## Aim of the task
Report how many lines below contain the word "chartered". Write only that number.

───── Records provided ─────

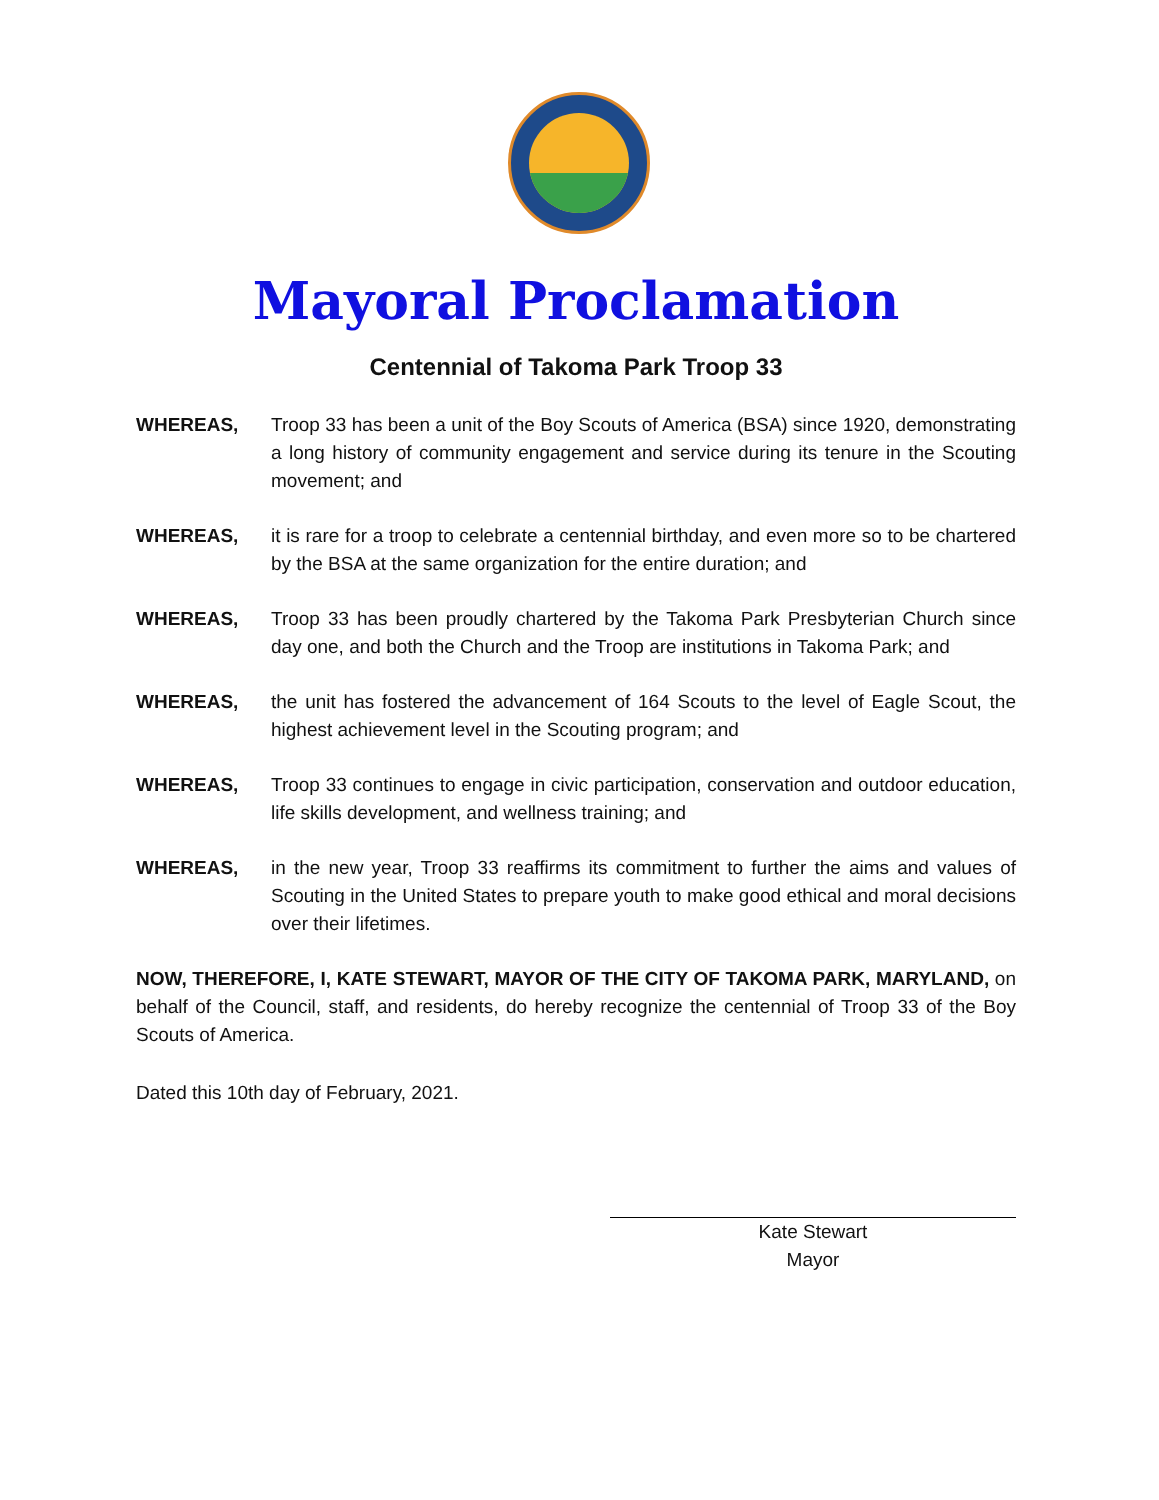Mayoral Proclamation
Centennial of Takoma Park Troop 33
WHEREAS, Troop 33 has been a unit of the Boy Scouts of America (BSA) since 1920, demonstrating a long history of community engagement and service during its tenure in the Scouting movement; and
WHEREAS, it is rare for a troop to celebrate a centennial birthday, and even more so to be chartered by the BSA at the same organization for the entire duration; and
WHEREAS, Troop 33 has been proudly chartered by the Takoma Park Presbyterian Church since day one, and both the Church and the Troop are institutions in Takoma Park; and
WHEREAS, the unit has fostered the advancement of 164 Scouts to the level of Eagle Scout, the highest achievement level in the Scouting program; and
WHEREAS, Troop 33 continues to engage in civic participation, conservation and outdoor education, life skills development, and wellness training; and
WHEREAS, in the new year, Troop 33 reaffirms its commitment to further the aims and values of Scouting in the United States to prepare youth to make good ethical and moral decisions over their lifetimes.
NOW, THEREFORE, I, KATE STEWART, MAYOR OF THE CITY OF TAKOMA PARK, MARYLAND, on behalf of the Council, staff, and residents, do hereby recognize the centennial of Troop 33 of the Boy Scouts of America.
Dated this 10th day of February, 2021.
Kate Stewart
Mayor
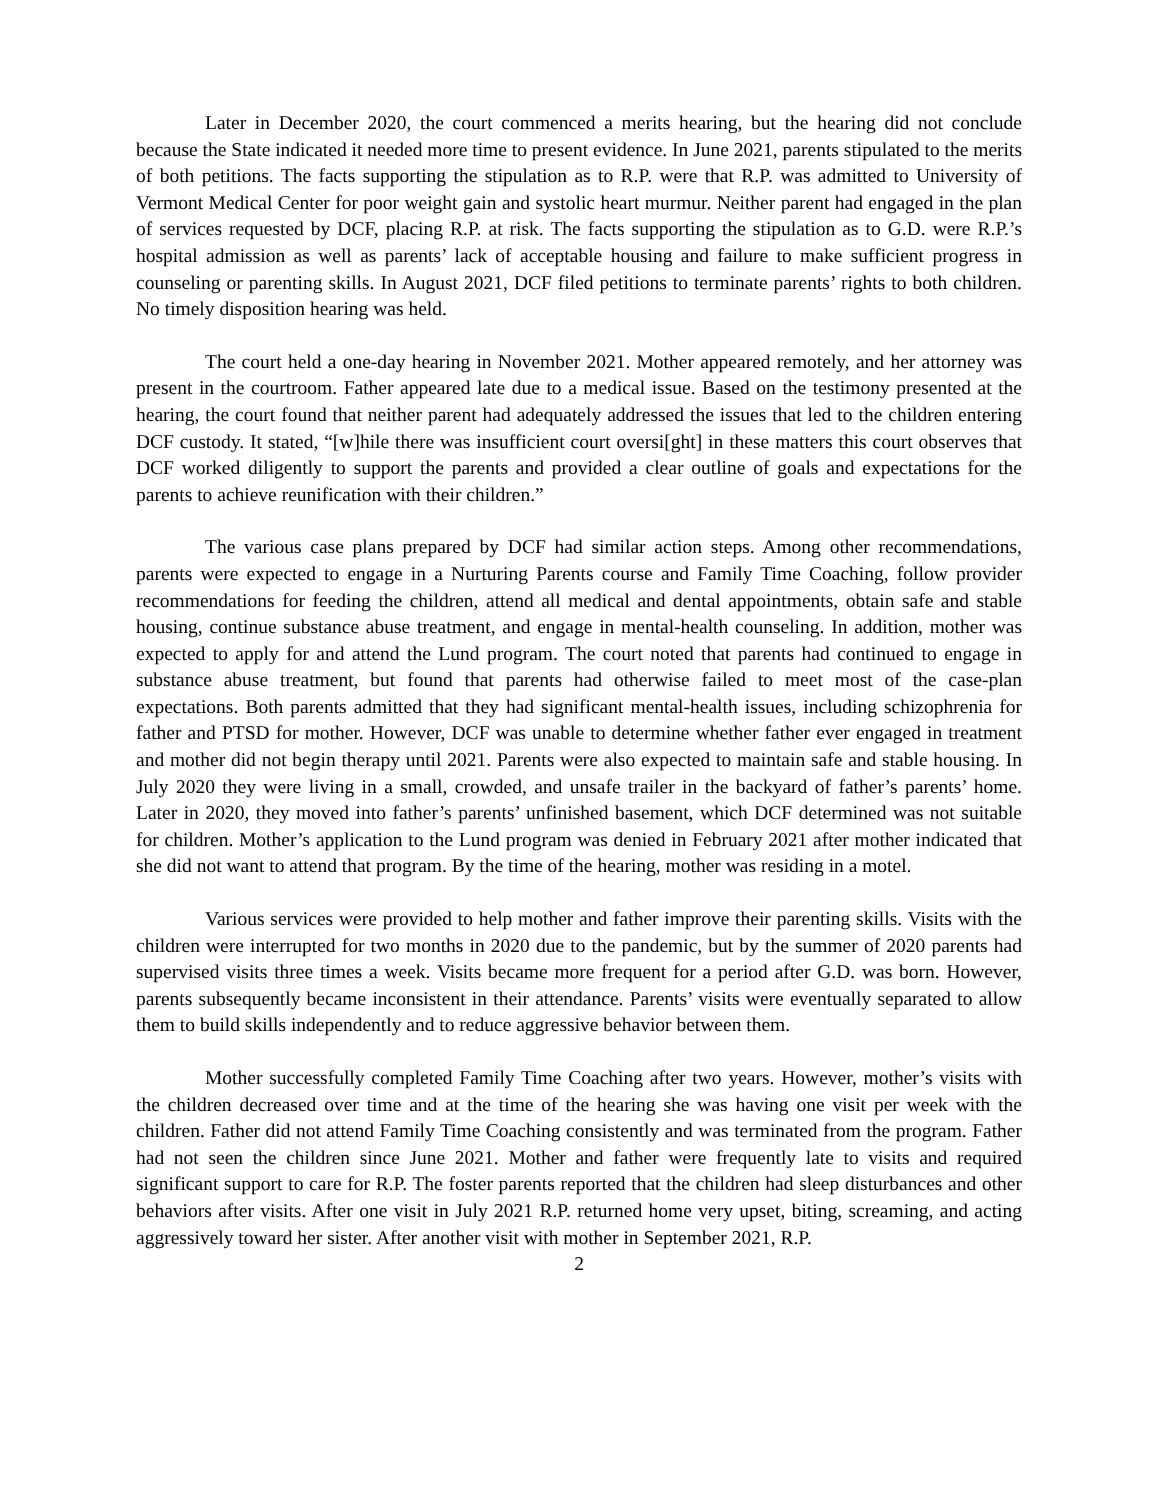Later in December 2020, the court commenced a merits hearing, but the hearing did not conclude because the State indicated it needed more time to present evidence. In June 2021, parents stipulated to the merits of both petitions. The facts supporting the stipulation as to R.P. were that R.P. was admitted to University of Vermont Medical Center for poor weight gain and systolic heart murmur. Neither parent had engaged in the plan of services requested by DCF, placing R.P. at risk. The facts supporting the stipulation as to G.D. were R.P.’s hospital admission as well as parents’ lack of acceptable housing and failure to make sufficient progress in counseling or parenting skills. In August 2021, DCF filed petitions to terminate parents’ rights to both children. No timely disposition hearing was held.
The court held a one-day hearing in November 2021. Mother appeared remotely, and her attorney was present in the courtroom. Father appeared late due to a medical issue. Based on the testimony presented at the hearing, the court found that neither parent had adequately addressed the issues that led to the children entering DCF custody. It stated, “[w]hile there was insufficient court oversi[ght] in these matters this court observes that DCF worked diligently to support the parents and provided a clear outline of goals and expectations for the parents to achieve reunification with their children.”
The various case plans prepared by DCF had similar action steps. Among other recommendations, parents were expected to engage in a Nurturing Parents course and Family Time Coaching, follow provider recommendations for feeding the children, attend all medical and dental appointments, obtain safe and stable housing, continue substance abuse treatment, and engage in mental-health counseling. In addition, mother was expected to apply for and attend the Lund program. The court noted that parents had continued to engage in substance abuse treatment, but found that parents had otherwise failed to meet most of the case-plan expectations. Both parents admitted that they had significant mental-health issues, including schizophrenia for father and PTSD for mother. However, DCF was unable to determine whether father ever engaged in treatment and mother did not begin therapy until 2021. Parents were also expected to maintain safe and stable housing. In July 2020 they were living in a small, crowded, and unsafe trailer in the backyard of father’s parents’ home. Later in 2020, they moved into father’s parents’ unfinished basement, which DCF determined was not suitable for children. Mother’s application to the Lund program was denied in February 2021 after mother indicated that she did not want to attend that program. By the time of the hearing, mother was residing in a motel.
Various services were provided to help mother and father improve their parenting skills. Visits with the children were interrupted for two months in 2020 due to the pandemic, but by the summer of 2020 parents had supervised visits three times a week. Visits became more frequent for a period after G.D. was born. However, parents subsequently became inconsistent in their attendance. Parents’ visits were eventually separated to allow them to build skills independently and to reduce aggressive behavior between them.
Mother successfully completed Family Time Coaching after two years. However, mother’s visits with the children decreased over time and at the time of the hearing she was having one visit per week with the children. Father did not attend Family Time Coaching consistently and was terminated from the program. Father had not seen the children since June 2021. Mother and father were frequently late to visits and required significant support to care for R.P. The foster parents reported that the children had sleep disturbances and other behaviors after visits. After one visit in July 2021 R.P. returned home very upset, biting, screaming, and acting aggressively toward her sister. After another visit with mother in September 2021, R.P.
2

─────

## Answer for the task
2